The sham Kralinsky was securely tied down in a chair and the boatswain and the five seamen stood round him, an admiring public. Captain Brown had been informed of what had happened and was going on, and the discipline he maintained on board was so perfect that every man on the watch was at his post, and the steamer was already under weigh again. The boatswain and his contingent belonged to the watch below, which had not been called for the start.
'Let me off easy,' said Long-legged Levi's brother. 'I've not done you any harm.'
'Beyond wounding Lady Maud, after trying to pass yourself off as her dead husband. No. I won't let you off. Boatswain, I want this man arrested, and we'll take him and all his belongings before the British Consul in Messina in less than an hour. You just attend to that, will you? Somebody go and tell the Captain.'
'Aye, aye, sir.'
For the boatswain and the men had seen and heard, [{424}] and they knew that Mr.
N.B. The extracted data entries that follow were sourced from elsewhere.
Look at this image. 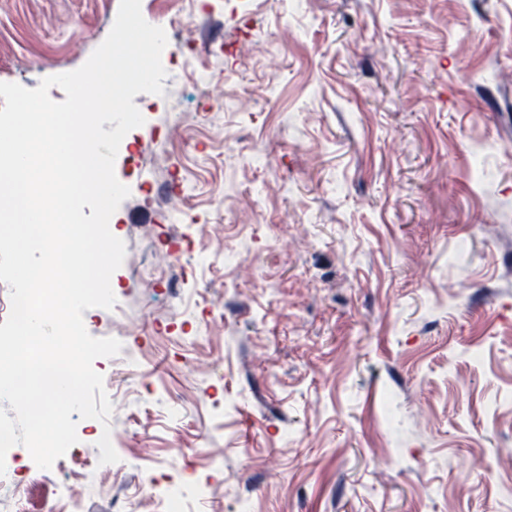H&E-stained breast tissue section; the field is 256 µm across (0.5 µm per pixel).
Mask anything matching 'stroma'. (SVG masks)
Returning <instances> with one entry per match:
<instances>
[{"instance_id": "1", "label": "stroma", "mask_w": 512, "mask_h": 512, "mask_svg": "<svg viewBox=\"0 0 512 512\" xmlns=\"http://www.w3.org/2000/svg\"><path fill=\"white\" fill-rule=\"evenodd\" d=\"M118 8L0 0V82L76 70ZM141 10L194 50L133 99L116 304L83 313L136 357L94 363L120 460L81 419L37 487L16 445L0 512H169L159 471L184 512H512V0Z\"/></svg>"}]
</instances>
Van Torp was right, and they respected him, and the foreign impostor had wounded an English woman; and having given his orders, the owner and Lady Maud turned and left Long-legged Levi's brother tied to the chair, in a very dejected state, and his uncertain eyes did not even follow them.
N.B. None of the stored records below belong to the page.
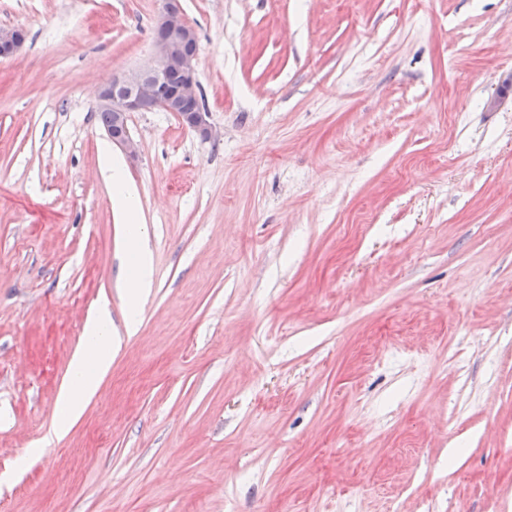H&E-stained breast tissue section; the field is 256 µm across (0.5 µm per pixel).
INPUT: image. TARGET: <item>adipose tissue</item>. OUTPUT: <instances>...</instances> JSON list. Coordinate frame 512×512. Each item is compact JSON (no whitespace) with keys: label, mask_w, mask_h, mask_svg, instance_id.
I'll use <instances>...</instances> for the list:
<instances>
[{"label":"adipose tissue","mask_w":512,"mask_h":512,"mask_svg":"<svg viewBox=\"0 0 512 512\" xmlns=\"http://www.w3.org/2000/svg\"><path fill=\"white\" fill-rule=\"evenodd\" d=\"M107 181L112 189V203L127 224V272L123 288L130 306H137L151 284L148 241L138 224L140 203L121 163H106ZM87 350L74 354L71 375L61 387L58 401L62 420L49 432V439L62 438L70 425L83 413L87 400L93 398L112 366V323L107 312H100L86 324Z\"/></svg>","instance_id":"adipose-tissue-1"}]
</instances>
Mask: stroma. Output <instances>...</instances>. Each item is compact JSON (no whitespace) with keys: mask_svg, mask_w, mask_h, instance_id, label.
Segmentation results:
<instances>
[{"mask_svg":"<svg viewBox=\"0 0 512 512\" xmlns=\"http://www.w3.org/2000/svg\"><path fill=\"white\" fill-rule=\"evenodd\" d=\"M179 3L222 137L128 121L129 334L96 100L158 0H0V512H512V0ZM26 41L23 28L19 26L0 28V58L10 59L16 56ZM107 181L112 188L113 207L124 217L127 225L126 251L127 272L123 288L130 304V322L135 323L137 306L151 284V269L148 258V241L138 221L140 203L135 188L129 183L123 165L112 163L111 151L105 148ZM85 335L87 351L75 353L71 360L70 378L58 395L63 418L46 436L49 442L62 438L69 426L80 418L85 402L96 395L111 369L112 323L106 310L87 322Z\"/></svg>","mask_w":512,"mask_h":512,"instance_id":"35a3bbf8","label":"stroma"}]
</instances>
The rest is soon told. A long inquiry followed, which led to the solution of the mystery and sent Count Yuryi Leven to Siberia; for he was Boris Leven's twin brother.
The truth turned out to be that there had been three brothers, the youngest being Ivan, and they had all entered the same Cossack regiment, and had served in the Caucasus, where most officers learn the Tartar language, which is spoken by all the different tribes. It will be simpler to designate them by the English equivalents for their names.
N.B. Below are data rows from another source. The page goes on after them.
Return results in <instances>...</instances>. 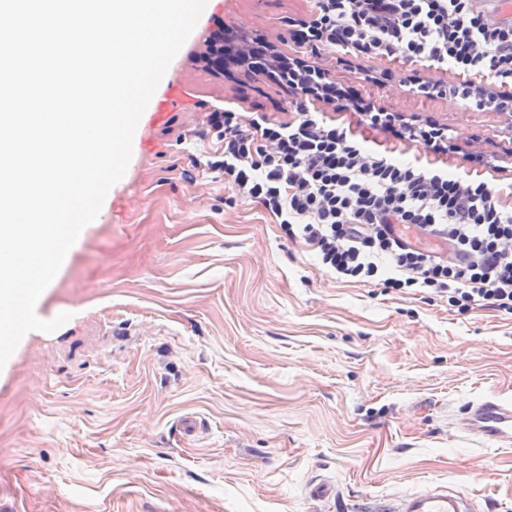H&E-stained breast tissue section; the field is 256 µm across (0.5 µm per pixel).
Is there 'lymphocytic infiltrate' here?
<instances>
[{
    "label": "lymphocytic infiltrate",
    "mask_w": 512,
    "mask_h": 512,
    "mask_svg": "<svg viewBox=\"0 0 512 512\" xmlns=\"http://www.w3.org/2000/svg\"><path fill=\"white\" fill-rule=\"evenodd\" d=\"M294 38L304 57H273L269 42L240 45L228 36L224 58L261 56L265 72L333 104L342 95L319 57L400 54L459 75L449 95L477 109L512 107L502 91L512 86V23L491 20L476 0H315ZM471 73L489 84L469 82ZM207 127L222 145L207 169L278 218L286 236L308 243L338 277L425 288L462 311L481 304L512 315V209L487 183L371 152L303 103L290 120L262 116L246 125L217 109ZM399 225L444 240L448 254L405 240Z\"/></svg>",
    "instance_id": "f902f5d3"
}]
</instances>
Boris behaved himself tolerably well in the army, but both his brothers, John and George, who was his twin, were broken for cheating at cards, and emigrated to America. So long as they all wore their beards, as officers of Cossack regiments usually do, they were very much alike. They were all educated men of refined tastes, and particularly fond of music.
When his two brothers were cashiered, Boris resigned, entered the diplomatic service, married Lady Maud Foxwell, and was killed by a bomb in St. Petersburg.